Other opponents said that before passing such a bill, the General Assembly should wait to see how well a 1995 law is working. The law makes a .10 blood alcohol reading automatic proof of intoxication.

But Del. Nancy Jacobs, a Harford County Republican who supported the bill, said she took part in an experiment sponsored by Mothers Against Drunk Driving in which she drank enough alcohol to reach the 0.07 level under which a Maryland driver is considered impaired.

"I was definitely intoxicated," she said, contending that such a law would have made people more aware of how many drinks they had.

After the vote, advocates who testified for the bill said it was only a matter of time before the General Assembly approves the measure.

"It's obvious that people in the United States are fed up," said Jan Withers, an Upper Marlboro woman whose 15-year-old daughter was killed by a drunken driver.

She said the 0.08 standard is "obviously a trend happening across the country. I hope it's an eventuality here."

A similar bill received a hearing in the Senate Judicial Proceedings Committee but has not come up for a vote. With the House on record against the measure, it is uncertain whether the Senate panel will take further action.

Opponents of the bill included the Restaurant Association of Maryland, a powerful trade association that contended proponents wouldn't be happy until alcohol is banned.

Under Maryland law, the penalty for a first conviction for driving while intoxicated is a $1,000 fine, a year in jail or both. A first conviction for driving under the influence of alcohol can result in a $500 fine, up to a year in jail or both.

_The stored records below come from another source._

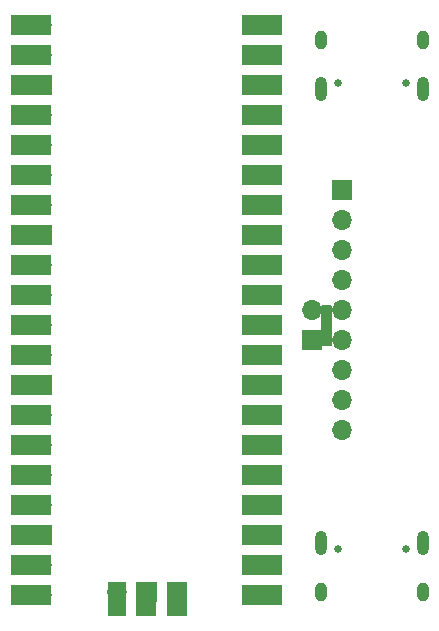
<source format=gbs>
G04 #@! TF.GenerationSoftware,KiCad,Pcbnew,8.0.2-8.0.2-0~ubuntu22.04.1*
G04 #@! TF.CreationDate,2024-05-30T19:53:11+02:00*
G04 #@! TF.ProjectId,tamarin-c,74616d61-7269-46e2-9d63-2e6b69636164,rev?*
G04 #@! TF.SameCoordinates,Original*
G04 #@! TF.FileFunction,Soldermask,Bot*
G04 #@! TF.FilePolarity,Negative*
%FSLAX46Y46*%
G04 Gerber Fmt 4.6, Leading zero omitted, Abs format (unit mm)*
G04 Created by KiCad (PCBNEW 8.0.2-8.0.2-0~ubuntu22.04.1) date 2024-05-30 19:53:11*
%MOMM*%
%LPD*%
G01*
G04 APERTURE LIST*
%ADD10C,0.150000*%
%ADD11C,0.650000*%
%ADD12O,1.000000X2.100000*%
%ADD13O,1.000000X1.600000*%
%ADD14R,1.700000X1.700000*%
%ADD15O,1.700000X1.700000*%
%ADD16R,3.500000X1.700000*%
%ADD17R,1.690000X2.850000*%
%ADD18R,1.750000X2.850000*%
%ADD19R,1.610000X2.850000*%
G04 APERTURE END LIST*
D10*
X141859000Y-75819000D02*
X142621000Y-75819000D01*
X142621000Y-79121000D01*
X141859000Y-79121000D01*
X141859000Y-75819000D01*
G36*
X141859000Y-75819000D02*
G01*
X142621000Y-75819000D01*
X142621000Y-79121000D01*
X141859000Y-79121000D01*
X141859000Y-75819000D01*
G37*
D11*
X148940000Y-56975000D03*
X143160000Y-56975000D03*
D12*
X150370000Y-57505000D03*
D13*
X150370000Y-53325000D03*
D12*
X141730000Y-57505000D03*
D13*
X141730000Y-53325000D03*
D14*
X143510000Y-66040000D03*
D15*
X143510000Y-68580000D03*
X143510000Y-71120000D03*
X143510000Y-73660000D03*
X143510000Y-76200000D03*
X143510000Y-78740000D03*
X143510000Y-81280000D03*
X143510000Y-83820000D03*
X143510000Y-86360000D03*
D14*
X140970000Y-78730000D03*
D15*
X140970000Y-76190000D03*
D11*
X143160000Y-96460000D03*
X148940000Y-96460000D03*
D12*
X141730000Y-95930000D03*
D13*
X141730000Y-100110000D03*
D12*
X150370000Y-95930000D03*
D13*
X150370000Y-100110000D03*
D15*
X135890000Y-52070000D03*
D16*
X136790000Y-52070000D03*
D15*
X135890000Y-54610000D03*
D16*
X136790000Y-54610000D03*
D14*
X135890000Y-57150000D03*
D16*
X136790000Y-57150000D03*
D15*
X135890000Y-59690000D03*
D16*
X136790000Y-59690000D03*
D15*
X135890000Y-62230000D03*
D16*
X136790000Y-62230000D03*
D15*
X135890000Y-64770000D03*
D16*
X136790000Y-64770000D03*
D15*
X135890000Y-67310000D03*
D16*
X136790000Y-67310000D03*
D14*
X135890000Y-69850000D03*
D16*
X136790000Y-69850000D03*
D15*
X135890000Y-72390000D03*
D16*
X136790000Y-72390000D03*
D15*
X135890000Y-74930000D03*
D16*
X136790000Y-74930000D03*
D15*
X135890000Y-77470000D03*
D16*
X136790000Y-77470000D03*
D15*
X135890000Y-80010000D03*
D16*
X136790000Y-80010000D03*
D14*
X135890000Y-82550000D03*
D16*
X136790000Y-82550000D03*
D15*
X135890000Y-85090000D03*
D16*
X136790000Y-85090000D03*
D15*
X135890000Y-87630000D03*
D16*
X136790000Y-87630000D03*
D15*
X135890000Y-90170000D03*
D16*
X136790000Y-90170000D03*
D15*
X135890000Y-92710000D03*
D16*
X136790000Y-92710000D03*
D14*
X135890000Y-95250000D03*
D16*
X136790000Y-95250000D03*
D15*
X135890000Y-97790000D03*
D16*
X136790000Y-97790000D03*
D15*
X135890000Y-100330000D03*
D16*
X136790000Y-100330000D03*
D15*
X118110000Y-100330000D03*
D16*
X117210000Y-100330000D03*
D15*
X118110000Y-97790000D03*
D16*
X117210000Y-97790000D03*
D14*
X118110000Y-95250000D03*
D16*
X117210000Y-95250000D03*
D15*
X118110000Y-92710000D03*
D16*
X117210000Y-92710000D03*
D15*
X118110000Y-90170000D03*
D16*
X117210000Y-90170000D03*
D15*
X118110000Y-87630000D03*
D16*
X117210000Y-87630000D03*
D15*
X118110000Y-85090000D03*
D16*
X117210000Y-85090000D03*
D14*
X118110000Y-82550000D03*
D16*
X117210000Y-82550000D03*
D15*
X118110000Y-80010000D03*
D16*
X117210000Y-80010000D03*
D15*
X118110000Y-77470000D03*
D16*
X117210000Y-77470000D03*
D15*
X118110000Y-74930000D03*
D16*
X117210000Y-74930000D03*
D15*
X118110000Y-72390000D03*
D16*
X117210000Y-72390000D03*
D14*
X118110000Y-69850000D03*
D16*
X117210000Y-69850000D03*
D15*
X118110000Y-67310000D03*
D16*
X117210000Y-67310000D03*
D15*
X118110000Y-64770000D03*
D16*
X117210000Y-64770000D03*
D15*
X118110000Y-62230000D03*
D16*
X117210000Y-62230000D03*
D15*
X118110000Y-59690000D03*
D16*
X117210000Y-59690000D03*
D14*
X118110000Y-57150000D03*
D16*
X117210000Y-57150000D03*
D15*
X118110000Y-54610000D03*
D16*
X117210000Y-54610000D03*
D15*
X118110000Y-52070000D03*
D16*
X117210000Y-52070000D03*
D15*
X129540000Y-100100000D03*
D17*
X129545000Y-100675000D03*
D14*
X127000000Y-100100000D03*
D18*
X126975000Y-100675000D03*
D15*
X124460000Y-100100000D03*
D19*
X124505000Y-100675000D03*
M02*

</source>
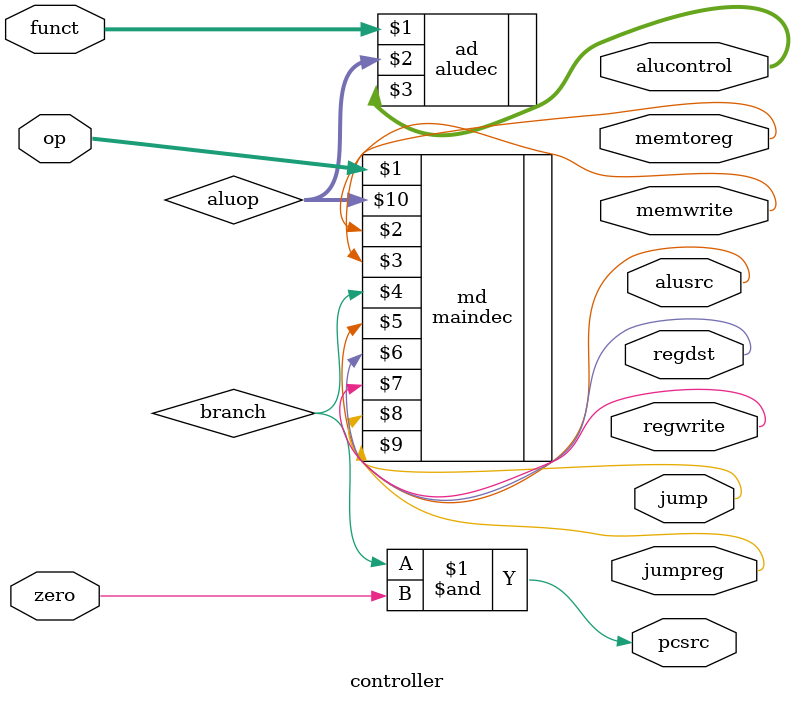
<source format=sv>
`ifndef CONTROLLER
`define CONTROLLER

`timescale 1ns/100ps

`include "../maindec/maindec.sv"
`include "../aludec/aludec.sv"

module controller
    #(parameter n = 32)(
    //
    // ---------------- PORT DEFINITIONS ----------------
    //
    input  logic [5:0] op, funct,
    input  logic       zero,
    output logic       memtoreg, memwrite,
    output logic       pcsrc, alusrc,
    output logic       regdst, regwrite,
    output logic       jump, jumpreg,
    output logic [2:0] alucontrol
);
    //
    // ---------------- MODULE DESIGN IMPLEMENTATION ----------------
    //
    logic [1:0] aluop;
    logic       branch;
    
    // CPU main decoder
    maindec md(op, memtoreg, memwrite, branch, alusrc, regdst, regwrite, jump, jumpreg, aluop);
    // CPU's ALU decoder
    aludec  ad(funct, aluop, alucontrol);

  assign pcsrc = branch & zero;

endmodule

`endif // CONTROLLER

</source>
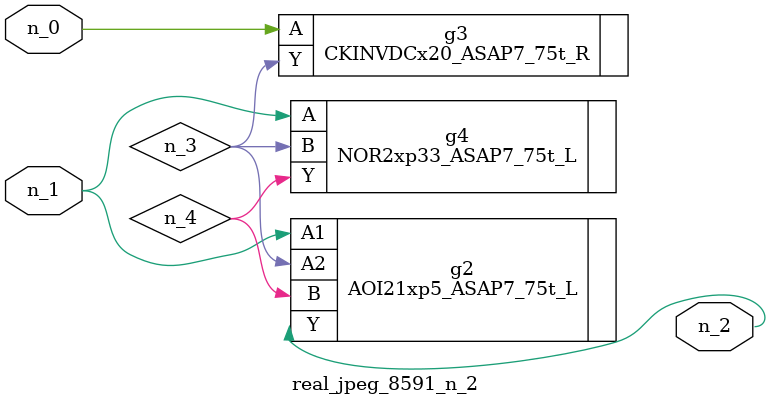
<source format=v>
module real_jpeg_8591_n_2 (n_1, n_0, n_2);

input n_1;
input n_0;

output n_2;

wire n_4;
wire n_3;

CKINVDCx20_ASAP7_75t_R g3 ( 
.A(n_0),
.Y(n_3)
);

AOI21xp5_ASAP7_75t_L g2 ( 
.A1(n_1),
.A2(n_3),
.B(n_4),
.Y(n_2)
);

NOR2xp33_ASAP7_75t_L g4 ( 
.A(n_1),
.B(n_3),
.Y(n_4)
);


endmodule
</source>
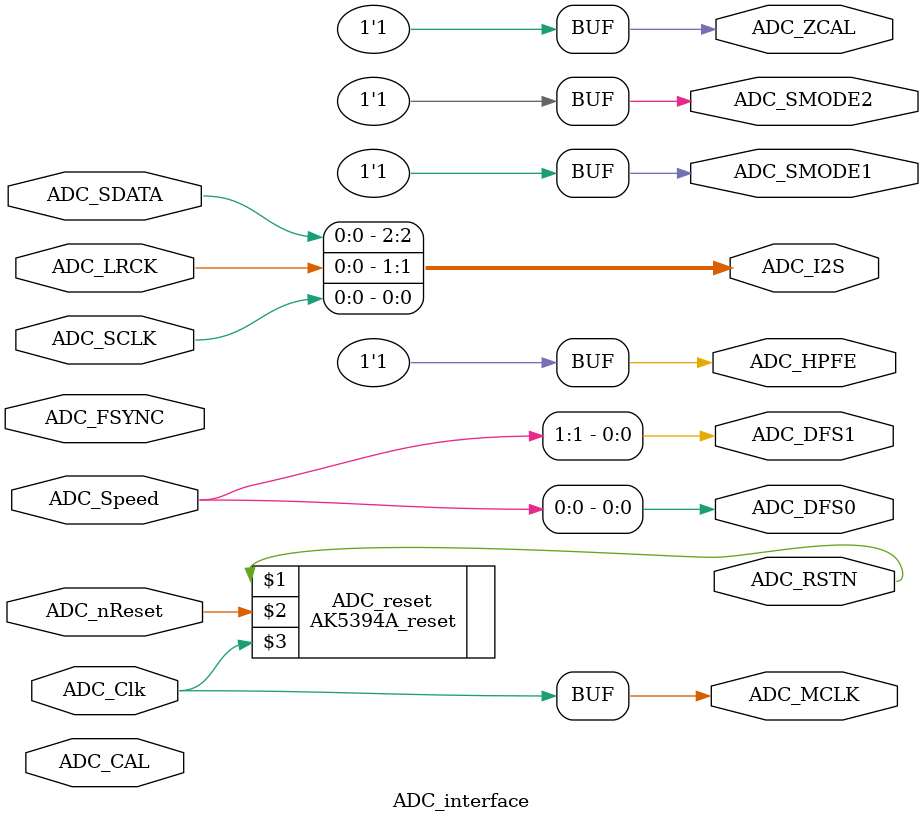
<source format=v>
module ADC_interface (
	// Pins
	input	ADC_SCLK,
	input	ADC_LRCK,
	input	ADC_FSYNC,
	input	ADC_SDATA,
	output	ADC_SMODE1,
	output	ADC_SMODE2,
	output	ADC_MCLK,
	output	ADC_DFS0,
	output	ADC_DFS1,
	output	ADC_HPFE,
	output	ADC_ZCAL,
	input	ADC_CAL,
	output	ADC_RSTN,
	// Wires
	output	[2:0] ADC_I2S,		// I2S[SD, WS, SCK]
	input	[1:0] ADC_Speed,
	input	ADC_Clk,			// Master clock
	input	ADC_nReset
	);
	
	// Set ADC into I2S Master mode
	assign ADC_SMODE1 = 1'b1;
	assign ADC_SMODE2 = 1'b1;
	// Set to calibrate from A/D inputs
	assign ADC_ZCAL = 1'b1;
	// Set High Pass Filter (>1Hz) on
	assign ADC_HPFE = 1'b1;
	
	// Wire-up I2S bus
	// N.B. - ADC_FSYNC is ignored by Janus
	assign ADC_I2S = {ADC_SDATA, ADC_LRCK, ADC_SCLK};
	// Wire-up Speed bus
	assign {ADC_DFS1, ADC_DFS0} = ADC_Speed;
	// Wire-up Master clock
	assign ADC_MCLK = ADC_Clk;

	// Instantiate AK5394A reset circuitry.
	AK5394A_reset ADC_reset (ADC_RSTN, ADC_nReset, ADC_Clk);
	
endmodule

</source>
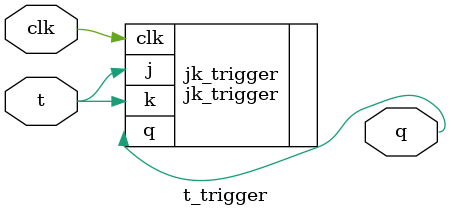
<source format=v>
module t_trigger (              // t-trigger на базе JK
    input wire clk,            
    input wire t,               //t - toggle (переключатель)
    output wire q);

    jk_trigger jk_trigger (     // модуль jk-trigger
        .clk(clk),
        .j(t),
        .k(t),
        .q(q));
endmodule


</source>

Either charge also can lead to the suspension of the offender's Maryland driver's license.

Besides Montague and Dembrow, delegates who voted against the bill were Rushern L. Baker III, D-Prince George's; Phillip D. Bissett, R-Anne Arundel; Emmett C. Burns Jr., D-Baltimore County; Michael G. Comeau, D-Harford; Ann Marie Doory, D-Baltimore; Thomas E. Hutchins, R-Charles; Donald E. Murphy, R-Baltimore County; Anthony J. O'Donnell, R-Calvert; and David M. Valderrama, D-Prince George's.

In addition to Genn and Jacobs, the legislation was supported by Michael W. Burns, R-Anne Arundel; Mary A. Conroy, D-Prince George's; Sharon M. Grosfeld, D-Montgomery; Pauline H. Menes, Prince George's; Timothy D. Murphy, D-Baltimore; Marsha G. Perry, D-Anne Arundel; Carol S. Petzold, D-Montgomery; and Frank S. Turner, D-Howard.

Committee Chairman Joseph F. Vallario Jr., a Prince George's Democrat, did not vote but is on record opposing federal legislation that would prod the states to adopt the .08 limit.